Wednesday, August 6, 2014

Support systems

I'm so blessed!

I have a wonderful family....
I have great friends...
I have an amazing ward family....

Yesterday, a dear friend came and visited me. We talked. We laughed. I found myself so grateful for friends who understand this journey of mine. 

We talked of miracles, our Savior's love, the purpose of earth life and how to help one another through this journey. We laughed. We celebrated. We spoke honest truths and testified of our Savior. 

We talked of the long road that I have walked. This journey, has taken me to the edge and beyond. There are days I have felt like I was sliding off the side of the mountain and there was a chain of people, hands clasped together, all holding me so I wouldn't lose grip and fall down the mountain. 

As I pictured this scenario, something happened. First, I saw my picture. Thomas holding my hand, in both of his, him clasping and holding on to me with every bit of strength he had. Hayden stood anchoring my other arm. Desperate to keep his mom on this earth with him. There were so many others.... Pulling me up the cliff and holding on. There were many others holding tight to Thomas and Hayden to steady them. Jodi, Suzi, Julie, Joyce, Lisa and my family. Ward members and many many friends. Even doctors and care givers, chiropractors and church leaders, young and old alike held on to me. It felt as if my human chain went forever of all those holding on to steady and balance me and my care givers. Gratitude swept as I pictured the scene. 

Then, in a blink, the picture changed. All of a sudden, I was seeing the scene differently. It was as if my eyes were opened. Now, I saw the same individuals and more. I saw my Savior and angels. The scene grew clearer. As I saw myself, I was wrapped in my Savior's arms. As I pictured my Savior holding me,the scene that was frightening, just moments prior, became peaceful.  I was never in real danger because I was wrapped in my Savior's arms. Always protected. Always safe. Securely anchored and wrapped in the arms of my loving Savior. 

Thomas was held up by two angels. Strong and supportive. My guess was one was his father who had passed away just before we met. The other, another relative of his. Maybe a grandfather. What I am sure of was his guardian angels, were protecting him, strengthening him, helping him on this journey as he was helping me. 

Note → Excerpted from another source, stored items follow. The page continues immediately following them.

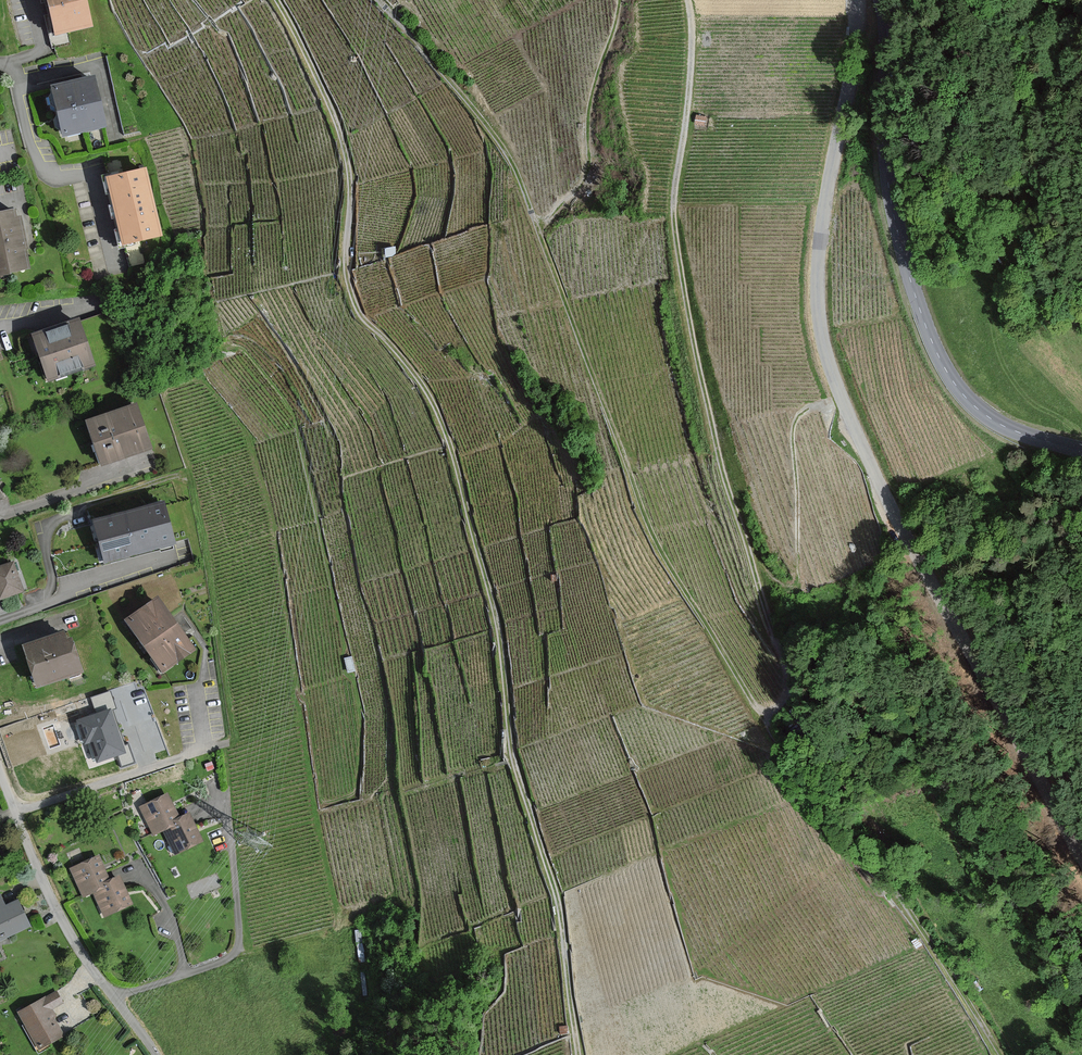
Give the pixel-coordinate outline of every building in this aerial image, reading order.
[(88,0),(47,0),(49,8),(56,38),(95,30),(88,0)] [(62,90),(53,93),(65,143),(107,133),(95,82),(62,90)] [(146,169),(109,178),(117,211),(126,247),(163,238),(146,169)] [(0,214),(0,277),(32,270),(22,225),(19,210),(0,214)] [(80,320),(34,336),(49,380),(95,364),(80,320)] [(137,405),(87,422),(102,466),(129,456),(153,448),(137,405)] [(173,545),(162,502),(94,520),(105,562),(173,545)] [(0,568),(0,596),(1,597),(23,590),(13,563),(0,568)] [(159,598),(127,621),(161,671),(194,649),(159,598)] [(25,646),(39,686),(84,671),(72,637),(68,639),(65,632),(25,646)] [(98,761),(125,753),(111,710),(78,720),(85,743),(92,741),(98,761)] [(140,806),(153,832),(160,828),(182,818),(168,792),(140,806)] [(189,814),(182,818),(160,828),(174,856),(203,841),(189,814)] [(70,869),(83,895),(90,891),(112,880),(98,854),(70,869)] [(133,904),(119,876),(112,880),(90,891),(104,918),(133,904)] [(2,894),(0,895),(0,942),(32,927),(20,900),(7,906),(2,894)] [(66,1005),(59,992),(21,1012),(40,1050),(68,1036),(55,1010),(66,1005)]
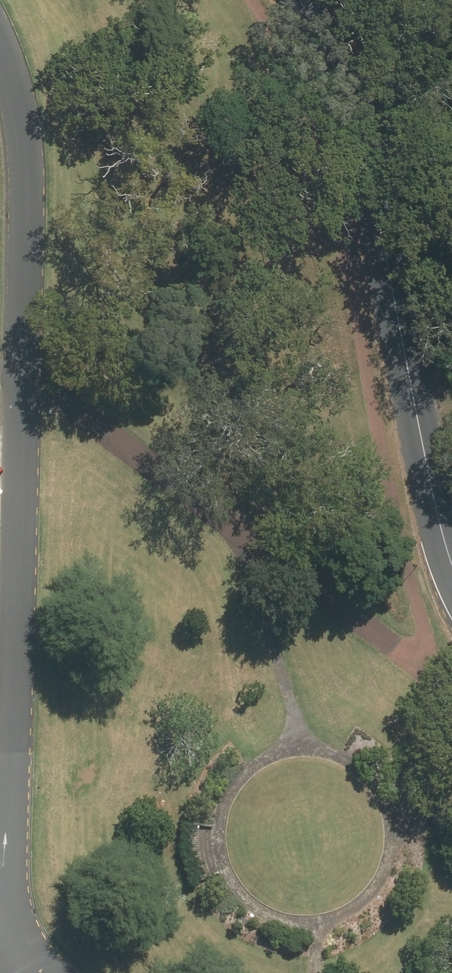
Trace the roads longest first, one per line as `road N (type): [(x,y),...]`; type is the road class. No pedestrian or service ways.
road 1 (residential): [(3,864),(28,154),(19,84),(0,33)]
road 2 (residential): [(451,551),(396,271),(351,107),(306,0)]
road 3 (track): [(22,371),(257,530),(420,665),(451,663)]

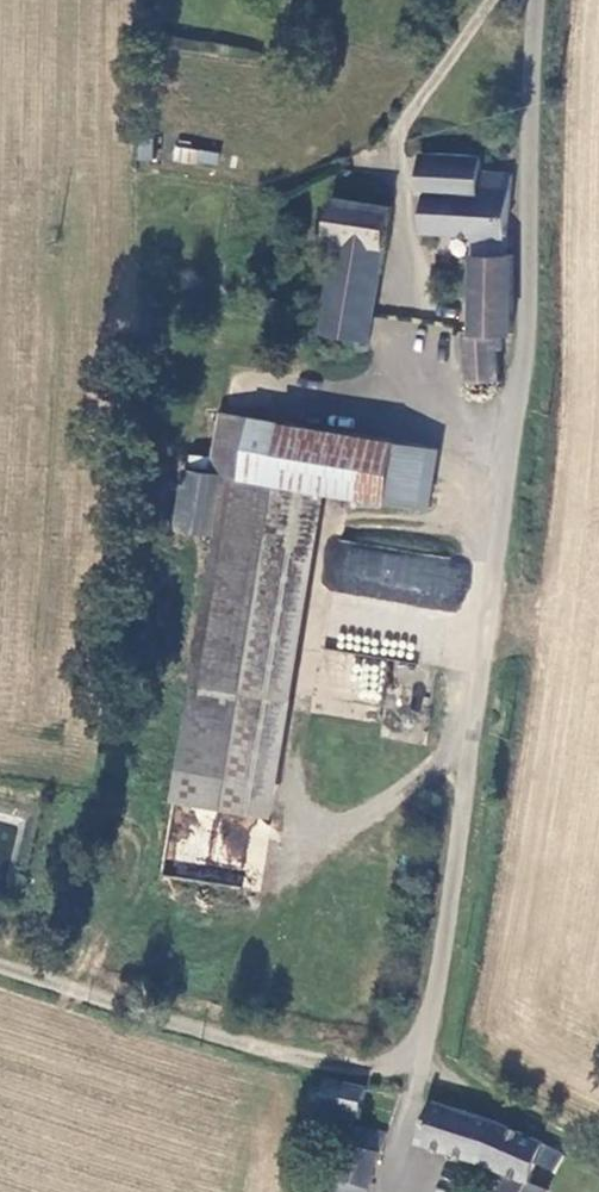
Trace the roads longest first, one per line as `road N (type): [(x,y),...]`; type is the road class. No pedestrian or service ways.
road 1 (unclassified): [(538,0),(522,365),(434,998)]
road 2 (unclassified): [(0,968),(228,1041),(368,1067),(413,1054),(434,998)]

I saw my son. My dear precious Hayden. He was surrounded by angels. He had so many with him. My mom,my grandparents, and other surrounded my boy. He was wrapped in so many layers of angels. He has been so protected during this trial. He has been sheltered. He has been taken care of by so many. I've been so worried about him yet he has been shielded from the harsh realities of the situation. He has had his heart protected by angels and our Savior. He too, has been wrapped in the arms of his loving Savior. 

I saw Jodi, she was wrapped in my mother's arms. She was held by many angels who were helping her. 

As I looked around, I saw all the key people in my life. All being strengthened by unseen angels. All protected. All surrounded by protection, peace and love. All being helped as the helped me. 

The scene changed from one of hopelessness and fear to peace and undeniable love. 

So many moments were brought back to my memory. I felt undeniable and overwhelming love and peace. 

As quickly as the scene changed and my eyes were opened to the realities of my situation, gratitude and peace swept over my heart and soul. I was never in real danger. Sure, my mortal existence was hanging on by a thread, my mortal body weak and overcome with disease and illness and my physical body was struggling to survive. However, from a very real and spiritual realm, I was safe. The giver of life, the one who rules the earth and skies, held me safe in his loving arms. I was safe. 

I have known that I have not walked this journey alone. I have felt my Savior at every turn, every fork in the road and when the pain of this illness was too much to bear. I have been strengthened by angels, ministered by my Savior and received life saving miracles. I have always testified that we do not walk alone and that our Savior stands with open arms. I have been the recipient of His love each and every day. 

As this scene unfolded, I felt my Savior again whisper truths into my heart. "My dear daughter.... You need to open your eyes...see with your spiritual eyes, not just your mortal eyes. You need to look harder, see more and realize all that has been given to you. You have been blessed. I have walked with you. I have strengthened and carried you. All those around you have been safely in my care, being strengthened and protected and ministered to by angels. As they have helped you, my angels have blessed them. You need to look harder...try more intently to see....you are so mortal in your insight."  

My Savior again witnessed to me that I am His. Because if Him... Everything in my life is ok. I will continue to have trials. I will continue to struggle. I will continue to have good days and bad days and I will see with my mortal eyes. But, because of Him, I will look closer, try to see as my Savior sees, try to open my eyes and see the beautiful help I am being given. I will try to take in all that is good and wonderful. I will try to see the spiritual and angelic blessings that are mine. 

It is amazing to me that my Savior, with one flash of a scene, can change my perspective so much. With His perfect guidance, all is possible. "For I have come to overcome the world!" He did come. He has walked our path so he can walk with us. He overcame the world and so can we. 

As I commit to try harder, see more clearly and trust more, I too, can overcome my mortal blindness and see with perfect light and faith what really is.